To oversee implementation of the National Pain Management System, VHA established an interdisciplinary committee. Part of the committee’s charge is to ensure that every veteran in every network has access to pain management services. The committee is also responsible for making certain that national employee education is provided to VHA clinicians so that they have the needed expertise to provide high quality pain assessment and treatment and for identifying research opportunities and priorities in pain management.
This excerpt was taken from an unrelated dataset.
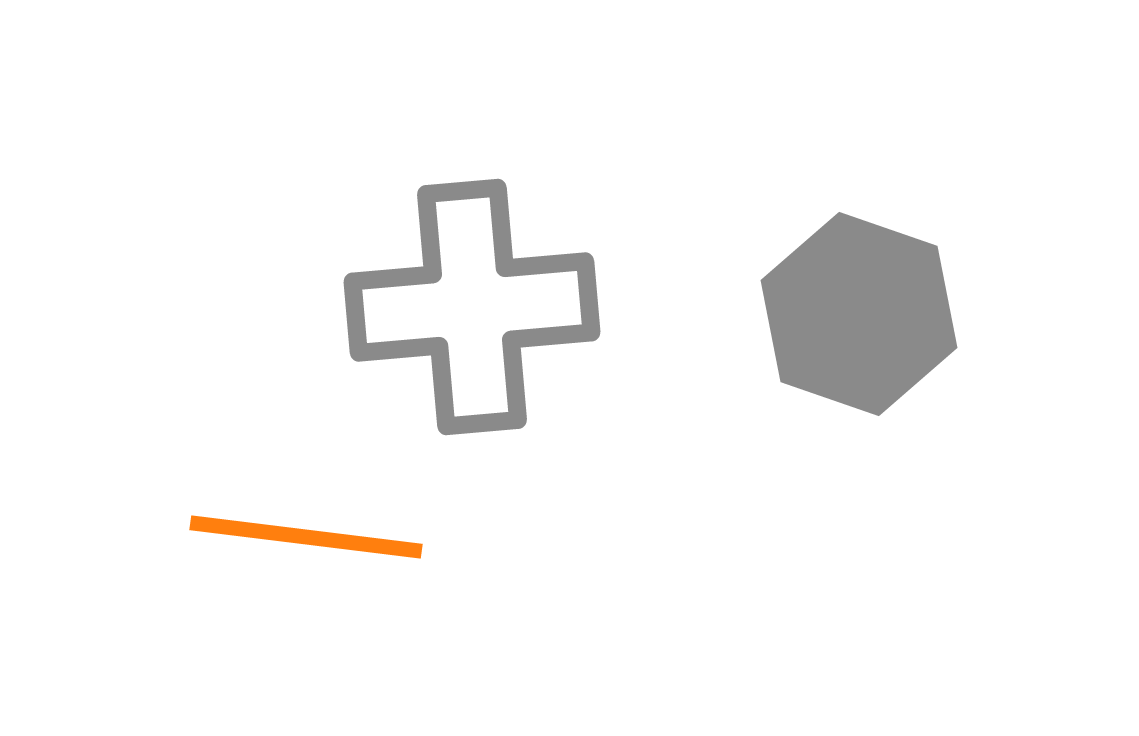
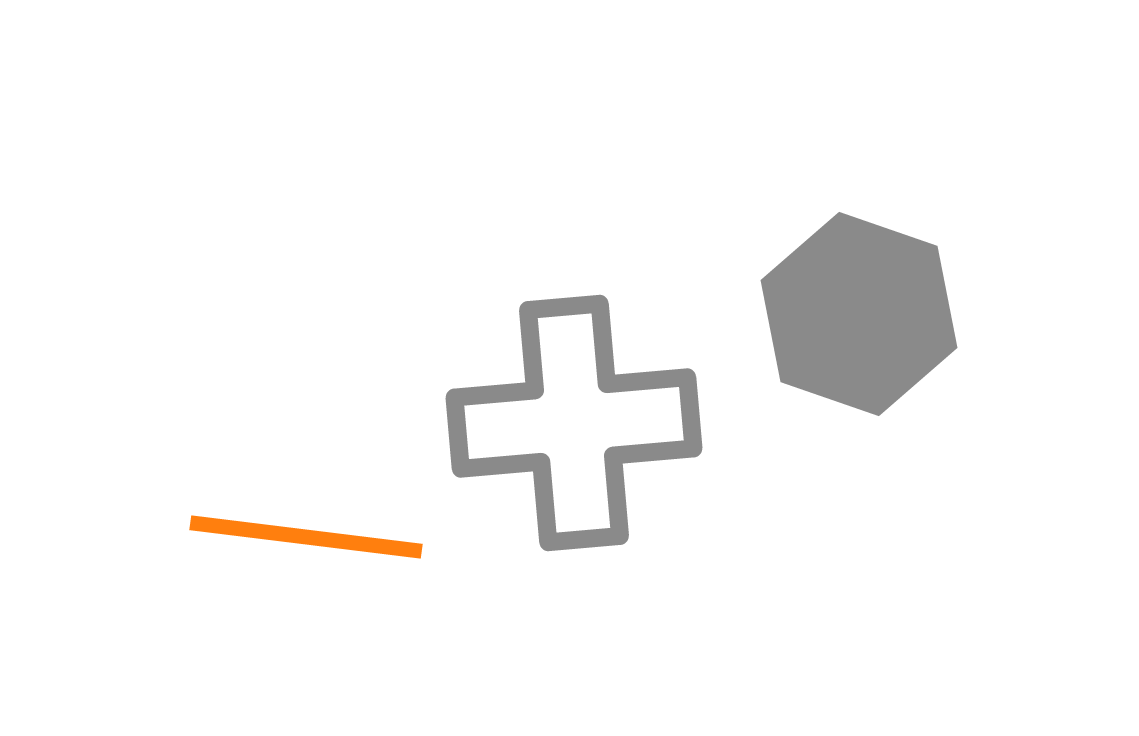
gray cross: moved 102 px right, 116 px down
It also facilitates collaborative research efforts and ensures that VHA pain management standards have been integrated into the curricula and clinical learning experiences of medial students, allied health professional students, interns, and resident trainees. Moreover, VA already provides education and educational materials to veterans and their families on how to best manage the veterans’ acute or chronic pain. We continually seek to ensure all patients and families who could benefit from patient education receive all the assistance they need.
Because pain management is already a subject of systematic and system-wide attention in the VHA health care system, H.R. 6122 is not necessary. We would be very happy to meet with the Committee to discuss VA’s ongoing pain management program and activities. We estimate there would be no additional costs associated with enactment of H.R. 6122.
Mr. Chairman, this concludes my prepared statement. I would be pleased to answer any questions you or any of the members of the Subcommittee may have.